What is the difference between randomness in mathematics and randomness in probability theory?

In mathematics, randomness often refers to processes or sequences that lack a predictable pattern or order. In probability theory, randomness is more rigorously defined and quantified using probability distributions and measures. While mathematical randomness can be abstract, probability theory provides tools to study and model randomness in a structured way.

Can you provide a concrete example of randomness in a mathematical context?

A concrete example of randomness in a mathematical context is the decimal expansion of the number π (pi). The digits of π appear to be distributed randomly, with no discernible pattern, making it a classic example of mathematical randomness.

What is a concrete example of randomness in probability theory?

A concrete example of randomness in probability theory is the outcome of a fair coin toss. Each toss has a 50% chance of landing heads and a 50% chance of landing tails. This randomness can be modeled using a simple probability distribution, where the probability of each outcome is well-defined.

How does randomness in number theory differ from randomness in probability?

In number theory, randomness often refers to the distribution of certain sequences or numbers, such as prime numbers, which appear to be randomly distributed despite having deterministic properties. In probability, randomness is associated with the likelihood of different outcomes occurring in a random experiment, quantified through probabilities.

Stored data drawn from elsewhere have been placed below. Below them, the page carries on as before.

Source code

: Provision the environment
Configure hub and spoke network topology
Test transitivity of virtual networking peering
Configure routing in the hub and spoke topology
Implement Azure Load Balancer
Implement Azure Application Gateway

Are there any common misconceptions about randomness in mathematics and probability theory?

One common misconception is that randomness in mathematics and probability theory implies a lack of order or predictability. While true randomness lacks a predictable pattern, probability theory allows for the modeling and understanding of random processes using statistical methods. Another misconception is that random sequences are always uniformly distributed, which is not necessarily the case.